» Exercise materials:
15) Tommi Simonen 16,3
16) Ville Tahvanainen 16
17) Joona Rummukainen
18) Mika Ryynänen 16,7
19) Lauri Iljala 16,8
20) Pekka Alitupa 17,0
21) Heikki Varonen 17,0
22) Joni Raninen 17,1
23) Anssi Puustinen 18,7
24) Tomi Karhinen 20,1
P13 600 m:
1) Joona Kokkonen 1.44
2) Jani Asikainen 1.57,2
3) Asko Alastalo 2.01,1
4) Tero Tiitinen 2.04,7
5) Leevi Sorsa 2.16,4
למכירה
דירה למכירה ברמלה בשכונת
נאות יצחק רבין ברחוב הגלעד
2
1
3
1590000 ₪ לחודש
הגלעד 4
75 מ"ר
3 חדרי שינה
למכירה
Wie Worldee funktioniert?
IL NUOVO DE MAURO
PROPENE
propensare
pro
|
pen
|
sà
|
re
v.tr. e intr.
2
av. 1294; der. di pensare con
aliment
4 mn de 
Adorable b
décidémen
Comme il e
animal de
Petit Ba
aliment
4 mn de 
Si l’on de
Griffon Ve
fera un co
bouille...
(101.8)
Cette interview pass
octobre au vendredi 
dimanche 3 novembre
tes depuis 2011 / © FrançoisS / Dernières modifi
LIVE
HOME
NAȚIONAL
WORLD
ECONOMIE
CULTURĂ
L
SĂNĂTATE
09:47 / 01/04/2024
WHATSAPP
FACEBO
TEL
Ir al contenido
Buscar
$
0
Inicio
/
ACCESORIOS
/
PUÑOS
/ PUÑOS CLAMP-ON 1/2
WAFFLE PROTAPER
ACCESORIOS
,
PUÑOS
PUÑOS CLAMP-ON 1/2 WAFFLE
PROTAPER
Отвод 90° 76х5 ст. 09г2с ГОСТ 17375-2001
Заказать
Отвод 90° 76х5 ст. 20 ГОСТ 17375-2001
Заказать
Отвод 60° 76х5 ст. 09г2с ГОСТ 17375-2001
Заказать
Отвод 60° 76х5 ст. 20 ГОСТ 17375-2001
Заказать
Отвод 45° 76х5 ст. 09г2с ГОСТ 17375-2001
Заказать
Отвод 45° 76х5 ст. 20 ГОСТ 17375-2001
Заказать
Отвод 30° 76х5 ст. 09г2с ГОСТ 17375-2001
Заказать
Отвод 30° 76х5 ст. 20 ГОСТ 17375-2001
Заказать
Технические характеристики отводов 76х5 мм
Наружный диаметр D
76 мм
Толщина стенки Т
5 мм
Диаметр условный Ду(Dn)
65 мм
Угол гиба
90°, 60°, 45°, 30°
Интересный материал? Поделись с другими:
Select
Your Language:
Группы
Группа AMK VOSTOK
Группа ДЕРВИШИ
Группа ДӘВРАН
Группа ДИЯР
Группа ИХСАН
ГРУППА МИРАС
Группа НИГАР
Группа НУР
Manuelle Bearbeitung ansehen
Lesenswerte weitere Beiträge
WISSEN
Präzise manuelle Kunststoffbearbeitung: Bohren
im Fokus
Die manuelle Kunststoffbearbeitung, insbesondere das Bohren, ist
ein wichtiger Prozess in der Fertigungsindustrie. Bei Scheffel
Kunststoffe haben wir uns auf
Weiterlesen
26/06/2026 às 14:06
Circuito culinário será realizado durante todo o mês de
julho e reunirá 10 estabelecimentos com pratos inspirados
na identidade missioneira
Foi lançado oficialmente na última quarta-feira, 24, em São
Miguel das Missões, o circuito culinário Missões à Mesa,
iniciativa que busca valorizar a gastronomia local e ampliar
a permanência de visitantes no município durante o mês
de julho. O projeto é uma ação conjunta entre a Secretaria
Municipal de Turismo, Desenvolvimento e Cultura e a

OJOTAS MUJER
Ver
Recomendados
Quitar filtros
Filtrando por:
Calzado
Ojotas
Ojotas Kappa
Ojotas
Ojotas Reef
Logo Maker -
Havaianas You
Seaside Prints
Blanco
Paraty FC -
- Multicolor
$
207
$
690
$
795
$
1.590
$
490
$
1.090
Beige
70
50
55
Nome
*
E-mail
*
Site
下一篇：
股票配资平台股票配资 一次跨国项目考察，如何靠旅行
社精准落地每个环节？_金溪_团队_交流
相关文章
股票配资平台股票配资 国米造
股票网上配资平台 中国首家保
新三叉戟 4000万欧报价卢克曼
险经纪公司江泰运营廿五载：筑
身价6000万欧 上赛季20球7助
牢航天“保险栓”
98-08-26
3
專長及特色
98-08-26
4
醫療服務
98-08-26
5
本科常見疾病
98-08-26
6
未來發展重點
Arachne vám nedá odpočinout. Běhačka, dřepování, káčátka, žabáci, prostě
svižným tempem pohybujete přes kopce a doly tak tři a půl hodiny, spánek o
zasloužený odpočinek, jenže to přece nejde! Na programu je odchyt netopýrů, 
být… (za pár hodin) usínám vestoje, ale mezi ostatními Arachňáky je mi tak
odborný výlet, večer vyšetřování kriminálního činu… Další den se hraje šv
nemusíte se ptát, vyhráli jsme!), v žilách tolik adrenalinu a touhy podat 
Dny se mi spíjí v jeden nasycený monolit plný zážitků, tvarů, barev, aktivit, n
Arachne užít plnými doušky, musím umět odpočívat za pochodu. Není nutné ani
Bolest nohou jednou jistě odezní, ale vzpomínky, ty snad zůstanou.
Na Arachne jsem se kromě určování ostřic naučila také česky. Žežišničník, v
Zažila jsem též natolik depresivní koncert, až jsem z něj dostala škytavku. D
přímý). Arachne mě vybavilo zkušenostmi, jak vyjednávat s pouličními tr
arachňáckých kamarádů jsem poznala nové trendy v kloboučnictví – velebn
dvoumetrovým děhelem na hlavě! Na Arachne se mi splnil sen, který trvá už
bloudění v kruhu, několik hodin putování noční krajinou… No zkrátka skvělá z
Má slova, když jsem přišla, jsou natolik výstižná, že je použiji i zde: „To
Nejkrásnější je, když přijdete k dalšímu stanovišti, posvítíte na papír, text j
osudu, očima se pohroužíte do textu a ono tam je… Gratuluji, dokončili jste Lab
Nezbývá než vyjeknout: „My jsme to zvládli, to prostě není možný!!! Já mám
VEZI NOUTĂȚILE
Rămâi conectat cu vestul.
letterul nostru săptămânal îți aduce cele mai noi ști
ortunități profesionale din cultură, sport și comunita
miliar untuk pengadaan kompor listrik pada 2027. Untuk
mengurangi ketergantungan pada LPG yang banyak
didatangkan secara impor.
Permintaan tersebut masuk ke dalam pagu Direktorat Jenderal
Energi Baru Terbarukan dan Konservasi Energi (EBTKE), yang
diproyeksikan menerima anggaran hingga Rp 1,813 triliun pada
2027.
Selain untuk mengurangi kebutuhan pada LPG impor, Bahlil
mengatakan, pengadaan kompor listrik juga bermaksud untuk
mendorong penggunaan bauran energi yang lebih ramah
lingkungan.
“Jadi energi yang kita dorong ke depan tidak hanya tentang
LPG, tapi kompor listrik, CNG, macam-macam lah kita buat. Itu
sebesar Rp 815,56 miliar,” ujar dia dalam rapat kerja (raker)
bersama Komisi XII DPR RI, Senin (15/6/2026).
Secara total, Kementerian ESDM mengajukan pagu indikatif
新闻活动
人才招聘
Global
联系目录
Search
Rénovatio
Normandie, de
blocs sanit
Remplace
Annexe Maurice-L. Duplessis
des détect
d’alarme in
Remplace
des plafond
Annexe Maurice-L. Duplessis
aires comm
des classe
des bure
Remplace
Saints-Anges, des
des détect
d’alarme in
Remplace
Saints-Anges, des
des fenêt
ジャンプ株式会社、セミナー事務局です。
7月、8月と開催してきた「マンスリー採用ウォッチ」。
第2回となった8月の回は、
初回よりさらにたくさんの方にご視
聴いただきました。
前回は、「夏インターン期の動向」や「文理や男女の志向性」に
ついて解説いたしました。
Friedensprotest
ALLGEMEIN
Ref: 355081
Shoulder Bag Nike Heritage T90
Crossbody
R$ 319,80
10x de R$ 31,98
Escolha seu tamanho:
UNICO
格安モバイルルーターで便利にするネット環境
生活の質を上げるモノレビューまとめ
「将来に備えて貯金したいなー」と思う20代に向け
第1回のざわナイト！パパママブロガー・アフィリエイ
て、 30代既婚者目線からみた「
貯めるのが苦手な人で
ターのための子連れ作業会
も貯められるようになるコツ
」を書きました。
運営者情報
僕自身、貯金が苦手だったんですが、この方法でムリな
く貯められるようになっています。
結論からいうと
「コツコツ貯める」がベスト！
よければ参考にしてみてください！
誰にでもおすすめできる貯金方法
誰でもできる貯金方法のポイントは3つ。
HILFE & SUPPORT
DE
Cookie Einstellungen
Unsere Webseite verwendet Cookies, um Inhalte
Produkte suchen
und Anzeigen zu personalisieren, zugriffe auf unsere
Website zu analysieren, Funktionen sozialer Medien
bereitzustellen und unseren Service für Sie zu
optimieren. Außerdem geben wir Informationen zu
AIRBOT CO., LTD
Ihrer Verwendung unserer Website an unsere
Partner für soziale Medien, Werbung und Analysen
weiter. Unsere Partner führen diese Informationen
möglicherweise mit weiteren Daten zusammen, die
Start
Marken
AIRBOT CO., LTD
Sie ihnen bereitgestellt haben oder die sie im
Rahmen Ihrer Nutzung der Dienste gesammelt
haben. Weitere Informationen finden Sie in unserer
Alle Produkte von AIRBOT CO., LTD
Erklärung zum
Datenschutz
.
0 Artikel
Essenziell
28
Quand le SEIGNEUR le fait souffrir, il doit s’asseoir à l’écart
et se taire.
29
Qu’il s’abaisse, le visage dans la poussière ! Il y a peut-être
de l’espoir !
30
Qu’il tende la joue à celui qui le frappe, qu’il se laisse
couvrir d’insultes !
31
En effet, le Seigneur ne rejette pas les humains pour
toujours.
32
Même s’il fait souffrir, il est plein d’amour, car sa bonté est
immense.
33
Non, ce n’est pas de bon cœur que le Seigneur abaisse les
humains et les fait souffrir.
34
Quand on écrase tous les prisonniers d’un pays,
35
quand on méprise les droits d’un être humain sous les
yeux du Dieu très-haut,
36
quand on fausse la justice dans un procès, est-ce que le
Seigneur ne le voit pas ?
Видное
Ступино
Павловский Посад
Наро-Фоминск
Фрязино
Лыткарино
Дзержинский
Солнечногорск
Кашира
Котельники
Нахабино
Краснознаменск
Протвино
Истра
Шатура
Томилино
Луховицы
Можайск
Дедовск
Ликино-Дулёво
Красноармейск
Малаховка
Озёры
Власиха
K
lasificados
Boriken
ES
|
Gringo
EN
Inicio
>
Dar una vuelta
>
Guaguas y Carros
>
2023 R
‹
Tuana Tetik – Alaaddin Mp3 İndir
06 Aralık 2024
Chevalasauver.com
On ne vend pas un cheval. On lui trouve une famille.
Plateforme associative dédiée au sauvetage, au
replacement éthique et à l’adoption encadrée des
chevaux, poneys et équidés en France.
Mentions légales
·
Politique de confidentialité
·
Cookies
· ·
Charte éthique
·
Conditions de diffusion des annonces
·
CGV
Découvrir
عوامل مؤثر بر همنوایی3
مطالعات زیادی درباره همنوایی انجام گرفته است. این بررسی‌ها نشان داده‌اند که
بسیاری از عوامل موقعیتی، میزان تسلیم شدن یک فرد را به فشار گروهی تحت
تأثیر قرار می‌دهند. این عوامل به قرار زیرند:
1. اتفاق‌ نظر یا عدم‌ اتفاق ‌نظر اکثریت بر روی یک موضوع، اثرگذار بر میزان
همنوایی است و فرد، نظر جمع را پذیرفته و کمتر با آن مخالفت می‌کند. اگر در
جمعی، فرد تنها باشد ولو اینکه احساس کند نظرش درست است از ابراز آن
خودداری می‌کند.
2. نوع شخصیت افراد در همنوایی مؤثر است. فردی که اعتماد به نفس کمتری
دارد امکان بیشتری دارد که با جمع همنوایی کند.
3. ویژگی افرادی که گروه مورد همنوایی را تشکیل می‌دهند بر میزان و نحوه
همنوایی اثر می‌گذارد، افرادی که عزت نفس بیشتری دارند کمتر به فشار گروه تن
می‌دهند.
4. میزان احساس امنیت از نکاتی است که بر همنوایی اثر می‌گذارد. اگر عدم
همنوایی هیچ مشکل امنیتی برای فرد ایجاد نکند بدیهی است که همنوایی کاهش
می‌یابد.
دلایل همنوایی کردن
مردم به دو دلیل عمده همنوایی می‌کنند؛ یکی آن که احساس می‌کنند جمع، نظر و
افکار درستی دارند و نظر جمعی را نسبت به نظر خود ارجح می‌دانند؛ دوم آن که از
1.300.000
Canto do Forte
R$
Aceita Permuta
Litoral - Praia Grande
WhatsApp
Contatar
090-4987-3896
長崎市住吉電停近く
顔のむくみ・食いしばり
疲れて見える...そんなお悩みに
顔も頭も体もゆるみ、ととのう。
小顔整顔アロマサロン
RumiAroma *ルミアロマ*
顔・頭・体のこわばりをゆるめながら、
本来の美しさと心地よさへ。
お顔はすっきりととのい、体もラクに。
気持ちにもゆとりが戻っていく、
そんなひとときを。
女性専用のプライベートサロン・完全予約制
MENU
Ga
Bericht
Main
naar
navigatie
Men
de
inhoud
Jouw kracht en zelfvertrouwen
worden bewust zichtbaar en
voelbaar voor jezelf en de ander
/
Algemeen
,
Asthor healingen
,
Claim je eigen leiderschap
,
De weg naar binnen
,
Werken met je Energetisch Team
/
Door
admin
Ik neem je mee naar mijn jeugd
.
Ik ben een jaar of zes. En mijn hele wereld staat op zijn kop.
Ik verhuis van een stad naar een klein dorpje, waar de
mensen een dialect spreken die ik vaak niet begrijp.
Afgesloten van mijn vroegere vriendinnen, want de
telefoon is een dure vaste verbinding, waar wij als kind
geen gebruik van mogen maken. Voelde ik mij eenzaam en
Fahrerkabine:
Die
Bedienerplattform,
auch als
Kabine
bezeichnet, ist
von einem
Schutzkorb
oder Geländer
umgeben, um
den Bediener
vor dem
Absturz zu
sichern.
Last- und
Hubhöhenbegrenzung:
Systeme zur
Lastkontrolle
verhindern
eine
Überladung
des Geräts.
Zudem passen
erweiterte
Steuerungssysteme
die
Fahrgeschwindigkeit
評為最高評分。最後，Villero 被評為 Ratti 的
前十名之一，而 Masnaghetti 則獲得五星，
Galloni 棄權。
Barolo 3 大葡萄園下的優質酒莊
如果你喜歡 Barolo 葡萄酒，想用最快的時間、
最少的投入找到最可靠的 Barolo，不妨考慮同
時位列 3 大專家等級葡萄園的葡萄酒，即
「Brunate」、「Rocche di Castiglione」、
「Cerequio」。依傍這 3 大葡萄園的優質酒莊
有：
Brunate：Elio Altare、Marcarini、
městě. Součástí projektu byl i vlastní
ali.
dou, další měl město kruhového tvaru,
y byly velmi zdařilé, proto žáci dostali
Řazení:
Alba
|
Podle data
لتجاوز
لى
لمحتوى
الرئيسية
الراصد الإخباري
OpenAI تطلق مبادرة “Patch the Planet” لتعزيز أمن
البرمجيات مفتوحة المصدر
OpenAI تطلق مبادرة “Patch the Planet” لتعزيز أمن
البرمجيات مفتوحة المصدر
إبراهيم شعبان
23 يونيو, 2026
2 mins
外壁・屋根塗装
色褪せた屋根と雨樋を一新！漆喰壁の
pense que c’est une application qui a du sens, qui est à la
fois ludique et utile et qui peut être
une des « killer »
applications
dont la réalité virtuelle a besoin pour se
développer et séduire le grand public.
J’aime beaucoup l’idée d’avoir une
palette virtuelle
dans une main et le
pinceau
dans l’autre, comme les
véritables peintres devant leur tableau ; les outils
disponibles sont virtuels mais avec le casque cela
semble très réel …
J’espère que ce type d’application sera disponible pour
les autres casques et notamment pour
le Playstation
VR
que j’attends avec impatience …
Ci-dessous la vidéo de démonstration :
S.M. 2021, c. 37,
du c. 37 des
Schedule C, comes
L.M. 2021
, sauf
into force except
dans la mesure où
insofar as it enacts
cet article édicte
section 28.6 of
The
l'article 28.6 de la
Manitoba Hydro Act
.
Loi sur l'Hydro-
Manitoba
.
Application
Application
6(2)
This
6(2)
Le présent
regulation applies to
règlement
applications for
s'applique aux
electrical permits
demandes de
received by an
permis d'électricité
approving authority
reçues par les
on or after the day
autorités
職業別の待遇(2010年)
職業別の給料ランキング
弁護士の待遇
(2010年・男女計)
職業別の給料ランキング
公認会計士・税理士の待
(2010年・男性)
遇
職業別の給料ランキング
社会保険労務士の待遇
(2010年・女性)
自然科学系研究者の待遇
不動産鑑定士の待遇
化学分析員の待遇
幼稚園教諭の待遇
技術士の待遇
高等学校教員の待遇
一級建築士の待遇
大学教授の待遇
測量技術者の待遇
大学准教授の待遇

» Task requirements:
Repeat every line from the start of the items through the line with "4) Tero Tiitinen 2.04,7", including both of those lines, with no characters changed.

» The completed task:
15) Tommi Simonen 16,3
16) Ville Tahvanainen 16
17) Joona Rummukainen
18) Mika Ryynänen 16,7
19) Lauri Iljala 16,8
20) Pekka Alitupa 17,0
21) Heikki Varonen 17,0
22) Joni Raninen 17,1
23) Anssi Puustinen 18,7
24) Tomi Karhinen 20,1
P13 600 m:
1) Joona Kokkonen 1.44
2) Jani Asikainen 1.57,2
3) Asko Alastalo 2.01,1
4) Tero Tiitinen 2.04,7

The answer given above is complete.